**Supplied text:**

Tag Archives: Test Development

The Dangers of Tribal Knowledge

On her first day, Jayne spent a lot of time collecting data from teammates to become familiar with the company’s systems and procedures. Since she appreciated the hands-on approach being taken with getting her settled in, she made her own notes and never stopped to ask if there was a corporate wiki or central document system where this information was stored. Six months later, Jayne had become a valuable member of the team, had gained significant knowledge from her team, and was given a product enhancement project. While reviewing the code for the necessary changes, she noticed some oddly designed features. She asked her team lead, Tim, where the original specification of the app could be found so that she could understand why the application had been written that way. Tim gave her a confused look as said, “You’ll have to talk to Carrie. She’s the only one left from the team that wrote that. I think she’s in DevOps now.”

If you have run into a situation like this then you have already experienced the effects of Tribal Knowledge. This happens when enough people know how something works so it is believed that documenting it would be a waste of time. This common knowledge is ok for situations that everyone must deal with every day, however, relying on it for more obscure information can lead to lost data, increased project time, and decreased morale. Let’s check in with Jayne to see how this plays out.

**Recorded information:**
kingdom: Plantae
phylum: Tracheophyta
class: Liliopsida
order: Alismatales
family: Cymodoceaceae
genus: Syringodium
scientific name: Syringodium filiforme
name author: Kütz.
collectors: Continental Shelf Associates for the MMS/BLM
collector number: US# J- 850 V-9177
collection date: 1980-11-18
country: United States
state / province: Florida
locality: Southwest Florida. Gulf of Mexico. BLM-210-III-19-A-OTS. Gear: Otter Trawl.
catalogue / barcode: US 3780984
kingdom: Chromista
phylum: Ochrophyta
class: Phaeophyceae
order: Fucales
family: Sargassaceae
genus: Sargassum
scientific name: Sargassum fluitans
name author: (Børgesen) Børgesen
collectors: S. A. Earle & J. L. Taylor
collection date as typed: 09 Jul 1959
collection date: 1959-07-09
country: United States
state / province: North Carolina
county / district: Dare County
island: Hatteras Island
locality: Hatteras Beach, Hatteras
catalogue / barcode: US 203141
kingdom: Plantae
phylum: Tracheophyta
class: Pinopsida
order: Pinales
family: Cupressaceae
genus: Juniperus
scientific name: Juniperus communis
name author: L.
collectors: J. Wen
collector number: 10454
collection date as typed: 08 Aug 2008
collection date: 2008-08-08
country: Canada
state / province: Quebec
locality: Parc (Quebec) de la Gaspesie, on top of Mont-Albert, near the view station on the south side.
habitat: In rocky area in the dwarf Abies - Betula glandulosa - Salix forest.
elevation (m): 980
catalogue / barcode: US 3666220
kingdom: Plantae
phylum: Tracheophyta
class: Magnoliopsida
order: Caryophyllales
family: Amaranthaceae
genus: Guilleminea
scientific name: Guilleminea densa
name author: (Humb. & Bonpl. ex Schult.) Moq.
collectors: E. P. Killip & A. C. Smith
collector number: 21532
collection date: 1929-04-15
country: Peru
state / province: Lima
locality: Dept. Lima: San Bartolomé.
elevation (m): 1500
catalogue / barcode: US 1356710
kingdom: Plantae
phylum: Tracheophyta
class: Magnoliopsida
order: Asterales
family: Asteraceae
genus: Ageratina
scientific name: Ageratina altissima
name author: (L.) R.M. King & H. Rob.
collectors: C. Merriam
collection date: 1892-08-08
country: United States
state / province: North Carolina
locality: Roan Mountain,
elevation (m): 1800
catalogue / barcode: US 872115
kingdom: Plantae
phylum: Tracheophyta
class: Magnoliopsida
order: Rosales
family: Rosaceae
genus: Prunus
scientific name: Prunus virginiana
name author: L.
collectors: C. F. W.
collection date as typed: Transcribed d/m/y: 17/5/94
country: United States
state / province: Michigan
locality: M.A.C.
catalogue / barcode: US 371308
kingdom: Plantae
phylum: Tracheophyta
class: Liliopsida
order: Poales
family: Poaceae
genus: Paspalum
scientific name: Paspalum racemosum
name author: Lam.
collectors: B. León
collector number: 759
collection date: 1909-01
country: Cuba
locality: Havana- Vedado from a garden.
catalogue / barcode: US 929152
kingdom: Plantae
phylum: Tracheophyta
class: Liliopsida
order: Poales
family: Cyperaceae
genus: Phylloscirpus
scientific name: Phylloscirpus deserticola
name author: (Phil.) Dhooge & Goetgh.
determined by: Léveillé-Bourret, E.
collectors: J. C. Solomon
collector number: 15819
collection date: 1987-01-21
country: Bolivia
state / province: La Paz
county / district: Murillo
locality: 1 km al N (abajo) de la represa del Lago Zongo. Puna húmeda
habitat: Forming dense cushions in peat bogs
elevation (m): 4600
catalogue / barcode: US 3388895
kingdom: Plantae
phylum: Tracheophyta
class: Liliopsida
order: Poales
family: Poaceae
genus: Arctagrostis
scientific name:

**What to work on:**
Please reproduce the tribal knowledge article word for word from "If you have" to "this plays out.".

**Full response:**
If you have run into a situation like this then you have already experienced the effects of Tribal Knowledge. This happens when enough people know how something works so it is believed that documenting it would be a waste of time. This common knowledge is ok for situations that everyone must deal with every day, however, relying on it for more obscure information can lead to lost data, increased project time, and decreased morale. Let’s check in with Jayne to see how this plays out.